Add clear, jargon-free “What Changed in Your State?” boxes to client organizers.
Host short client webinars on state impacts of the TCJA sunset.
Encourage early reporting of large purchases, expansions, or other material transactions.
Proactive education smooths communication, reduces surprises, and prevents last-minute amendments.
Workflow Best Practices to Manage Complexity
Smooth compliance in this fractured environment requires internal discipline.
Color-code clients by conformity type to flag complexity.
Start tax season with firmwide conformity workshops.
Update annual checklists with sunset-related questions.
Store tools and trackers in shared cloud folders.
Automate recurring review reminders with workflow software.
Deliberate, repeatable workflows minimize errors and prepare firms for future complexity.

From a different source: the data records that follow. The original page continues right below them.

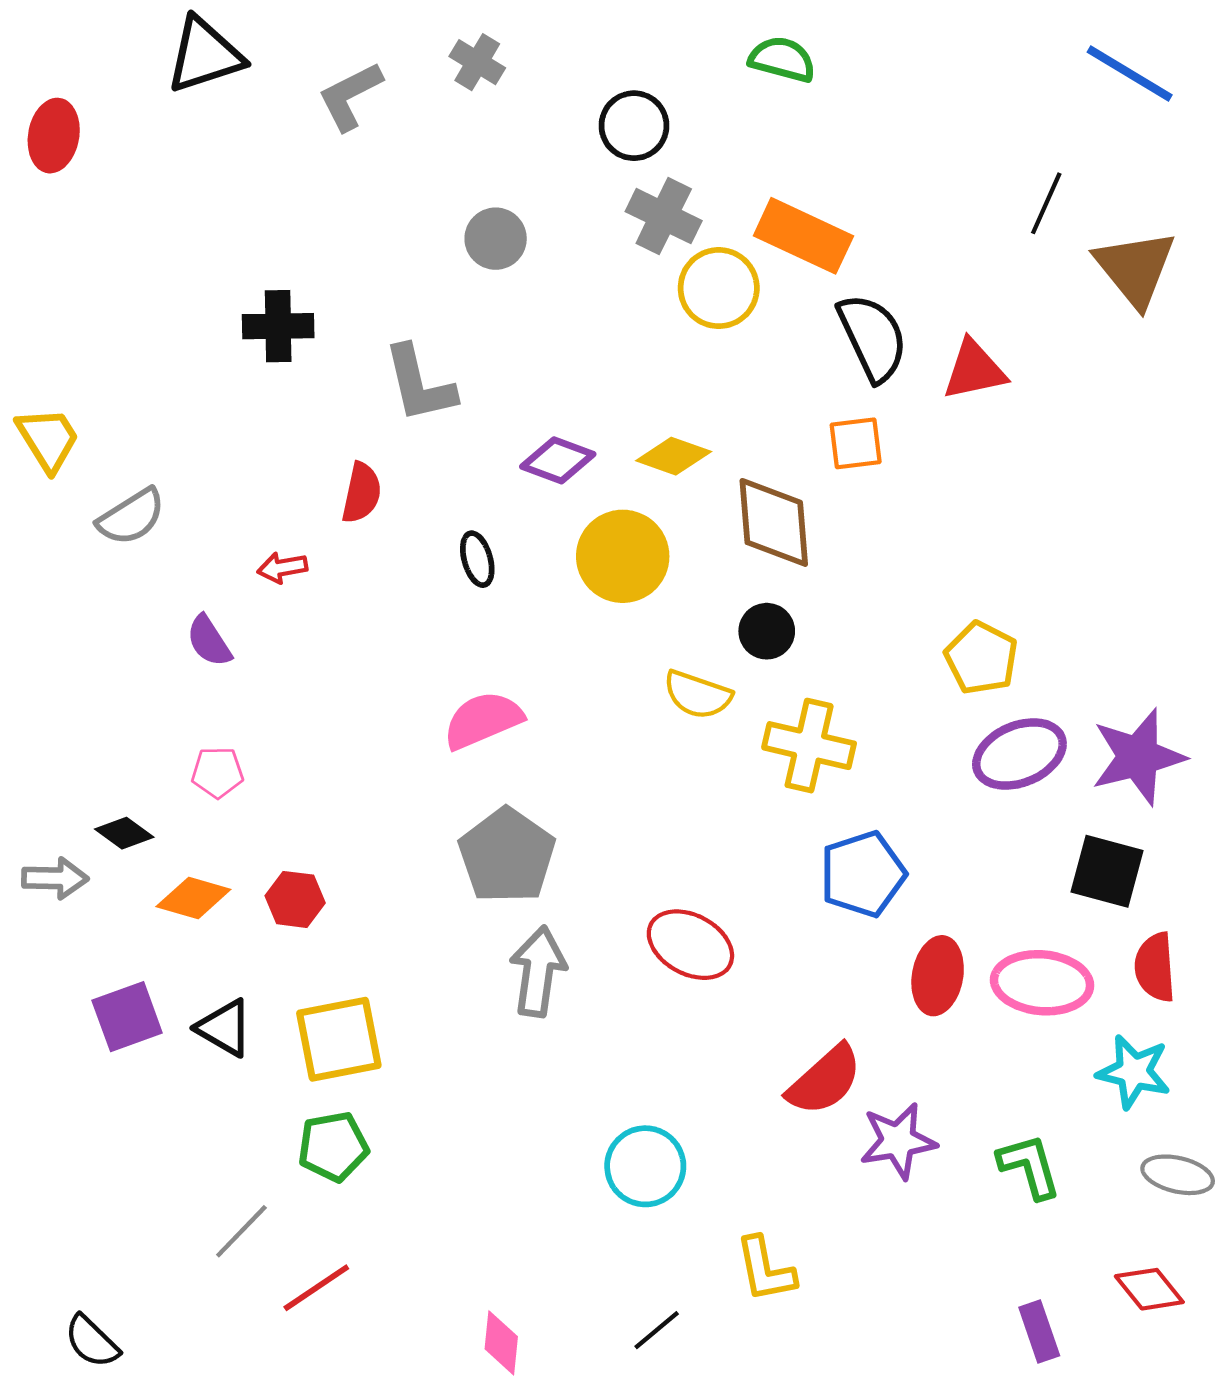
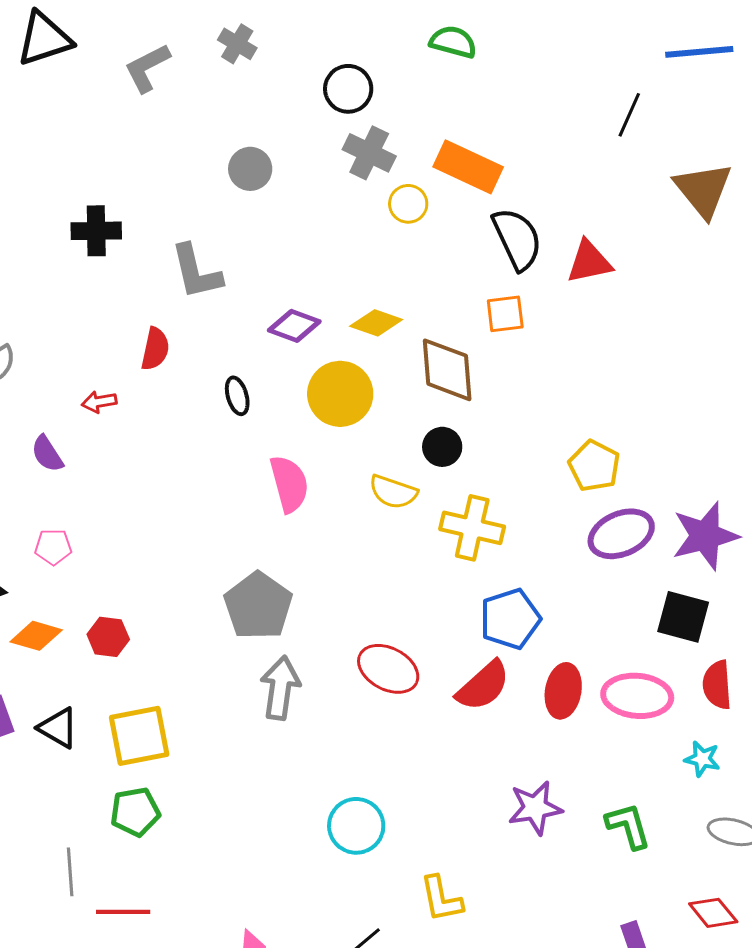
blue line: (1130, 73) -> (699, 52), turned -36
black line: (1046, 203) -> (629, 115), moved
yellow circle: (719, 288) -> (408, 204), size x0.7
pink semicircle: (483, 720) -> (289, 484), moved, turned 98
cyan star: (1134, 1072) -> (702, 759), size x0.7
red semicircle: (825, 1080) -> (483, 686), moved
gray line: (241, 1231) -> (70, 872), turned -48
red line: (316, 1288) -> (123, 912), turned 34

Final Thoughts: From Risk to Opportunity
The TCJA sunset ushers in an era where federal and state tax conformity will no longer be seamless. CPA firms that assume federal rules apply universally will face errors, client friction, and compliance risk.
But those who confront the complexity—building compliance matrices, automated workflows, rigorous intake and review processes, continuous monitoring, and client education—will not only survive but thrive. These firms will develop resilient, scalable systems that reduce rework and cement their role as trusted advisors.
This transition is more than a compliance challenge—it’s an opportunity to elevate operational excellence and client service. Preparation today is your safeguard against chaos in 2026 and beyond.